Try it
Only the lines from the one containing "ring pip: (215, 288)" to the end of the entries should be written out, each exactly as it stands, both ends included.

Extracted records
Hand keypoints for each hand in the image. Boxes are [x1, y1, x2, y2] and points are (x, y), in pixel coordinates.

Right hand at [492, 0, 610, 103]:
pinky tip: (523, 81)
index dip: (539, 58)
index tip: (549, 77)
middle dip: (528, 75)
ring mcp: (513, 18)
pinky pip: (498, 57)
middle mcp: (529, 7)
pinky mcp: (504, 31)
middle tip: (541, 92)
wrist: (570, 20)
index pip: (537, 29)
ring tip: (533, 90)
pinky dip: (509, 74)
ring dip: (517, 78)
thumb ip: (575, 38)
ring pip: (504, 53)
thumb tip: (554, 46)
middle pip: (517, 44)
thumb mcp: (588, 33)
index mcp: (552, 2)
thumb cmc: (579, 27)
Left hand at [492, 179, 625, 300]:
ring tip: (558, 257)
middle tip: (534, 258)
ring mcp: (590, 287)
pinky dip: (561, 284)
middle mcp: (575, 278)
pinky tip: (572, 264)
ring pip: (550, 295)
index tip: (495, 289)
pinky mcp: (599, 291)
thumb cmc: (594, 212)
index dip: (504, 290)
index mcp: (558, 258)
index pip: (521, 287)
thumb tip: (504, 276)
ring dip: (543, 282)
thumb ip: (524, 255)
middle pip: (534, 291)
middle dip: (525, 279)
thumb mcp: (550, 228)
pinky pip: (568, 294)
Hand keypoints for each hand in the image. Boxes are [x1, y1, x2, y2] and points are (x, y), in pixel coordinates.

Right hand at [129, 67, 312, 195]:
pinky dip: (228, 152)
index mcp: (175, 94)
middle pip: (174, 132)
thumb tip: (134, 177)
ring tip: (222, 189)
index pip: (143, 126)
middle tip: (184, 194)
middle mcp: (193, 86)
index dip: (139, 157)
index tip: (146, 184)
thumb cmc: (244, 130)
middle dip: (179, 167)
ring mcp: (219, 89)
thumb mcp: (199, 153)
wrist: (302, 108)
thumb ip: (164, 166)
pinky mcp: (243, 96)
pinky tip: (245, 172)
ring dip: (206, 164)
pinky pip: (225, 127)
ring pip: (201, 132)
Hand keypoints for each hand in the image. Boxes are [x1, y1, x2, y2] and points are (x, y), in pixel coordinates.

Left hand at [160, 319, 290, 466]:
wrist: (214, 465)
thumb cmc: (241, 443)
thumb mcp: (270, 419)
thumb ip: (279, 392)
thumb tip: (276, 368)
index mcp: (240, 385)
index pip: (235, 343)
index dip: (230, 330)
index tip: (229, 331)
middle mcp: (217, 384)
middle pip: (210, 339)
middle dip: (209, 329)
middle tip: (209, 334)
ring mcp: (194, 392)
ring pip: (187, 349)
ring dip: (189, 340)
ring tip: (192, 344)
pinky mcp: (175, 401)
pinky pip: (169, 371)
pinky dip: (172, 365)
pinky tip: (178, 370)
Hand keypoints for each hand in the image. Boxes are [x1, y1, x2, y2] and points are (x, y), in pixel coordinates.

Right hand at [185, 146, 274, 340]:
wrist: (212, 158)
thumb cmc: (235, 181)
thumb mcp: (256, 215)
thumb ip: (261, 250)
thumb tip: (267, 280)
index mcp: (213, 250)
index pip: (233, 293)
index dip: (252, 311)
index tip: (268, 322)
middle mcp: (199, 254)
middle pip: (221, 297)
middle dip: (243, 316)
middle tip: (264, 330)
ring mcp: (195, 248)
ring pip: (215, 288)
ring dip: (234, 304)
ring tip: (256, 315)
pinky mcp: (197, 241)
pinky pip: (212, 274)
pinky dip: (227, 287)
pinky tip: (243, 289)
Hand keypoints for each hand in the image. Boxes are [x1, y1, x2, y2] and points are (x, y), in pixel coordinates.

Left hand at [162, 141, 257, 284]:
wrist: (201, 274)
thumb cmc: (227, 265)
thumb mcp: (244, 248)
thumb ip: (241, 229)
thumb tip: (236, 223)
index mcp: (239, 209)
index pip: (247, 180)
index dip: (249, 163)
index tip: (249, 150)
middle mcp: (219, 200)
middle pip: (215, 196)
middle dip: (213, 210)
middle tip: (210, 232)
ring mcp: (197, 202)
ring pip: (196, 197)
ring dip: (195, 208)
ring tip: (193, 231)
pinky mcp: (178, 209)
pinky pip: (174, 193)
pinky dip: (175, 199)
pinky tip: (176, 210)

Exercise response
ring pip: (215, 288)
ring dip: (234, 304)
ring tip: (256, 315)
pinky mcp: (197, 241)
pinky pip: (212, 274)
pinky dip: (227, 287)
pinky tip: (243, 289)
Hand keypoints for each hand in the image. Boxes are [x1, y1, x2, y2] and points are (x, y), in pixel coordinates.

Left hand at [162, 141, 257, 284]:
wrist: (201, 274)
thumb cmc: (227, 265)
thumb mcp: (244, 248)
thumb ip: (241, 229)
thumb tip: (236, 223)
index mcp: (239, 209)
index pip: (247, 180)
index dip: (249, 163)
index tip: (249, 150)
middle mcp: (219, 200)
middle pip: (215, 196)
middle dip: (213, 210)
middle tip: (210, 232)
ring mcp: (197, 202)
ring pip: (196, 197)
ring dip: (195, 208)
ring tip: (193, 231)
pinky mcp: (178, 209)
pinky pip: (174, 193)
pinky dip: (175, 199)
pinky tip: (176, 210)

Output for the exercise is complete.